| Problem statement |
In the data that follows, every line containing the word "ECOSUN" should be returned.

| Extracted entries |
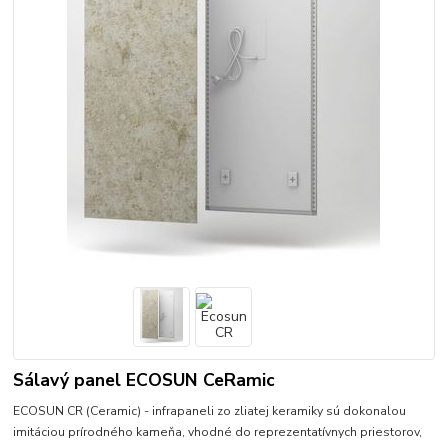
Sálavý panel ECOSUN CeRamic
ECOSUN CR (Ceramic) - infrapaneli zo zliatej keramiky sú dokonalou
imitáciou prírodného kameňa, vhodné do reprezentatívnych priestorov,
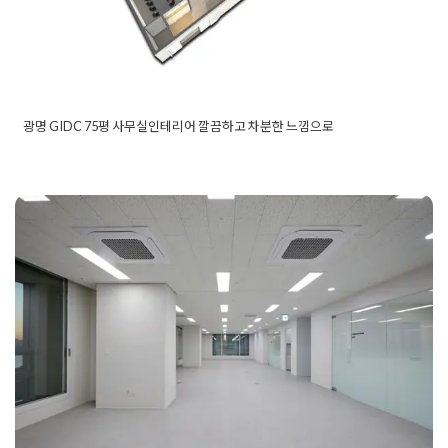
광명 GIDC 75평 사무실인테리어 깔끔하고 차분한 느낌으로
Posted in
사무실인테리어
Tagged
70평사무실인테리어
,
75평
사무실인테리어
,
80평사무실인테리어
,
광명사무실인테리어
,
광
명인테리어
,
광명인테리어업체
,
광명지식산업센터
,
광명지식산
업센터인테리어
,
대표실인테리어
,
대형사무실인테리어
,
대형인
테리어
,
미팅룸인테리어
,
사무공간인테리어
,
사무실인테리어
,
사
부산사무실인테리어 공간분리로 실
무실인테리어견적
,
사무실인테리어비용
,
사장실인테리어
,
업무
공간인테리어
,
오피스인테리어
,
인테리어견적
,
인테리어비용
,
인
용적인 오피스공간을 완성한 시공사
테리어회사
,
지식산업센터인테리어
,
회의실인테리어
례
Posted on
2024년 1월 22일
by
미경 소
--
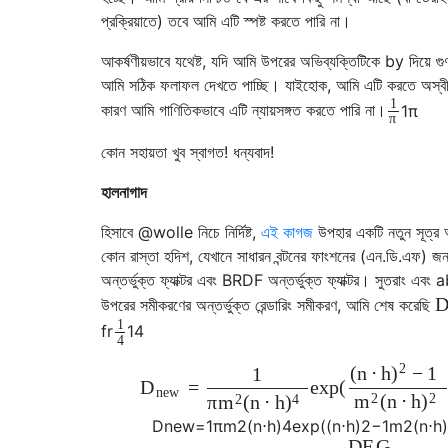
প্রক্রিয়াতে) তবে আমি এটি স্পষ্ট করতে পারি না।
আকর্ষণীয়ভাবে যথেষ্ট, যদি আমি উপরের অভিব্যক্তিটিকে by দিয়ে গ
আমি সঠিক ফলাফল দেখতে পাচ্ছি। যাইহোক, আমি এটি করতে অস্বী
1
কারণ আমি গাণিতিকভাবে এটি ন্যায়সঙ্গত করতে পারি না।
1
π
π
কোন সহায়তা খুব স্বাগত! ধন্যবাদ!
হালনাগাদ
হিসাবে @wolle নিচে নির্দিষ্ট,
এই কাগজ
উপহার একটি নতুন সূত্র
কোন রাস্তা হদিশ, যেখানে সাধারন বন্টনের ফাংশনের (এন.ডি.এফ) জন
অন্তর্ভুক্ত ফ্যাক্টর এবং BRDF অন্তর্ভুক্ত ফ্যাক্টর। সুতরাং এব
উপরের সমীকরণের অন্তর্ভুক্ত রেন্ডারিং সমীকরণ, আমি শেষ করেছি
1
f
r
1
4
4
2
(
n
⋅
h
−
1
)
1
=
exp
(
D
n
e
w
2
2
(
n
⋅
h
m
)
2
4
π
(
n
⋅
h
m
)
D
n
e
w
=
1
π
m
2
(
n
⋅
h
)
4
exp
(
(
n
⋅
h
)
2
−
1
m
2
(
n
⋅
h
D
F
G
---
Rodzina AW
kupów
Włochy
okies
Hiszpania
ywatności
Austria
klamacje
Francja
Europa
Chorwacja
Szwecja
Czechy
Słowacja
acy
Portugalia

| Written solution |
Sálavý panel ECOSUN CeRamic
ECOSUN CR (Ceramic) - infrapaneli zo zliatej keramiky sú dokonalou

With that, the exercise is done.